The interwoven nature of technology into our personal lives means that the implication of cyber-attacks is increasingly felt. For example, the worst-case scenario for the most prevalent poor habit – sharing passwords or recycling passwords may have far reaching consequences in the hands of a bad actor. This includes anything from access to your online accounts and thus your private data potentially committing identity fraud, cleaning you out, damaging your reputation and credit, impacting you and your loved ones and that’s just on a good day.
The consequences of lax cybersecurity habits in the work environment cannot be downplayed either as they can affect thousands and, in some cases, even millions of people. This is especially true for businesses who are part of critical infrastructure such as financial institutions, healthcare services etc. where a pilfered password may allow a bad actor get a foothold in the system and shut it down with ransomware or as in the case of British Airways, where a weakness in their website allowed attackers to make off with the personal data and credit card information of millions of passengers who are still feeling the effects to date.
So how do we become Cyber smart? The key lies in going back to basics to get it right.
Password Hygiene: When it comes to passwords, one should definitely opt for a unique, difficult to guess and hard to crack passphrase rather than a simple password simply because you can remember it. If you’re the type of person who has passwords on password for multiple accounts, you’d probably do well to use a password manager, which will simplify the whole task of creating and memorizing passwords to remembering just one.
Multifactor authentication: Once you have battened down the hatches with your password you should also consider adding an extra layer of security to your accounts by adding multifactor authentication – which could be such as a One Time Pin (OTP) pushed via SMS minimizing the risk of a cyber attacker gaining access to an account if they know the username and password.

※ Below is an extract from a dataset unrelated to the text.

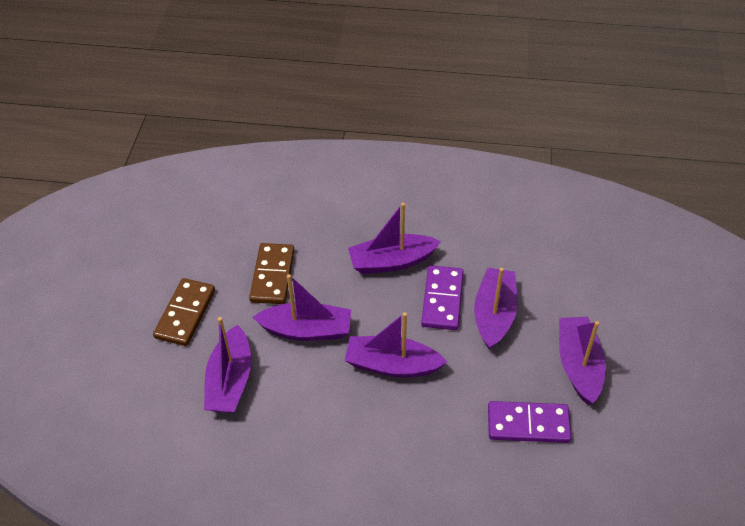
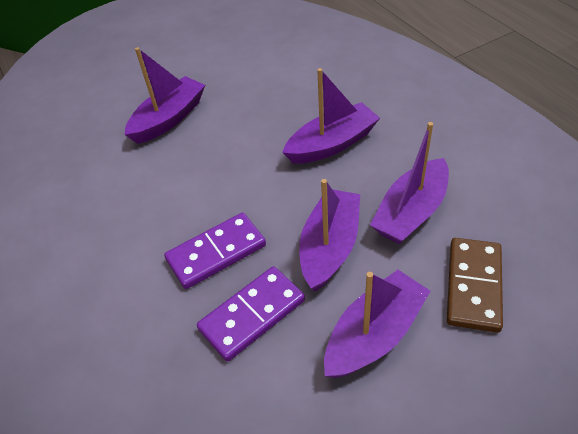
brown domino: 2 -> 1
purple boat: 6 -> 5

Secure your Devices: Never underestimate the power of securing your devices by keeping your software up to date by applying patches so that bad actors cannot take advantage of known problems or weaknesses and running up to date antivirus software
Be suspicious of suspicious emails: While technology can only take you so far, a big part of being a responsible netizen is to always keep your wits about you. Approach everything you see online, be it on social media or in your email with a healthy dose of skepticism. Be wary of clicking on any links or following any unexpected offers
While this campaign runs just for a month Cybersecurity is a year-round affair. You should never let your guard down when it comes to applying your cybersecurity knowledge to all your internet interactions. From a professional perspective, IT professionals should ensure that cybersecurity awareness is a part of the organization’s training and awareness calendar to promote continued employee education about cybersecurity risks and provide reminders about cybersecurity vigilance.